Casa Thomas Jefferson (CTJ) is hosting (from August 30th through October 19th) a program entitled “Educational Assistive Technology”. The program aims at prototyping for disability rights to empower youth to shape their world and effect change in their community. In this program, visually impaired and non-visually impaired students learn about fast prototyping and how they can use it to find solutions to problems that students with disabilities face. The idea is to place people with disabilities at the center of the creation of solutions, as they test and act as main players in the design process.
This innovative makeathon received financial support from The International Network of Emerging Library Innovators (INELI). This initiative demonstrates that sound program planning can attract the interest of partners committed to improving the Educational System in Brazil and it can also provide access to minorities. INELI’s main goal is to highlight libraries and innovation hubs that create meaningful and feasible solutions to social and cultural challenges that people in Latin America face.
The program itself was divided into a planning stage and three hands-on meetings. Af first, we hosted a preparatory meeting in which visually impaired students, teachers, parents and school administrators got together for an honest conversation about the challenges of teaching the visually impaired. During the first formal meeting, facilitators conducted an ideation session to help the non-visually impaired truly understand the challenge from the viewpoint of those who face it. At each table, one visually impaired student informed the group about what he/she finds difficult to learn and why. The beauty of the event was that each table narrowed the obstacle down to one challenge and started ideating to solve that specific problem.

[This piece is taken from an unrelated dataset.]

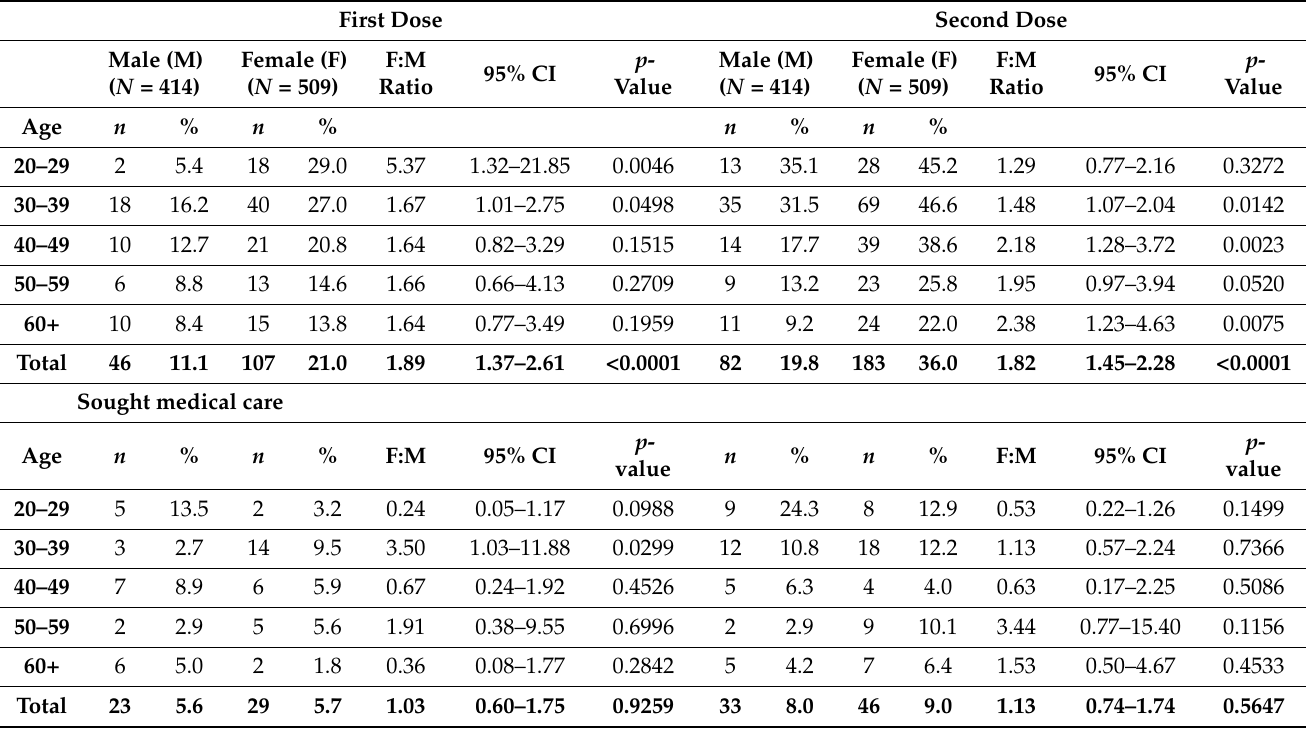
Table 1. Female-to-male ratio of the percentage reporting adverse events following each of two doses of the Pfizer-BioNTech COVID-19 vaccine and whether or not they sought medical care, in an online panel survey in Israel, by age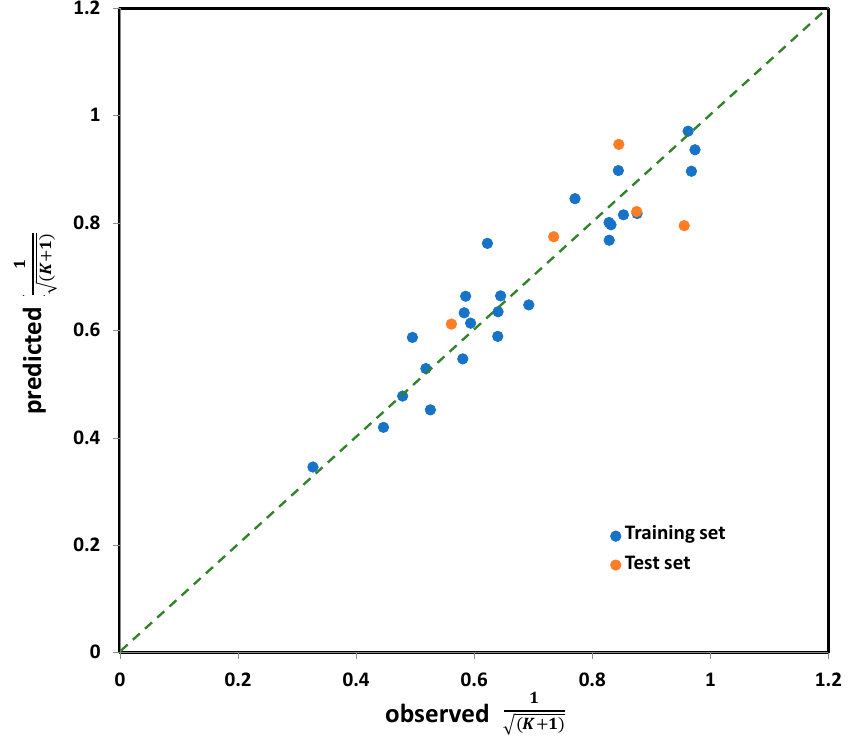
Figure 4. The observed vs. predicted values for K coefficient (in transformed 1 √ (cid:2869) entire set (30 compounds) calculated by five-variable model, selected as the best one among all tested.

Each group had the support of a skilled facilitator. They were:
- Marcos Roberto – social entrepreneur and founder of Meviro
- Fast prototyping specialists from 3Eixos
- Luciana Eller – student and designer
- Ana Cristina Alves – therapist and Universidade de Brasília professor
On September 28th, participants brought the first prototypes and the visually impaired tested and provided feedback on their usability. Based on this input, the whole group worked on finding better solutions, using laser cutters, 3d printers, arduinos, etc. – all the tools available at the makerspace. On October 19th, participants should return for the last meeting. Until then, they are welcome to use CTJ’s learning hub space to embetter their creations.
Casa Thomas Jefferson believes that running programs that place youth at the center and give them opportunity to think collaboratively and to use tools and resources for a meaningful purpose is what defines our spirit.
All the assistive solutions created by participants, using modern prototyping tools will be shared online soon.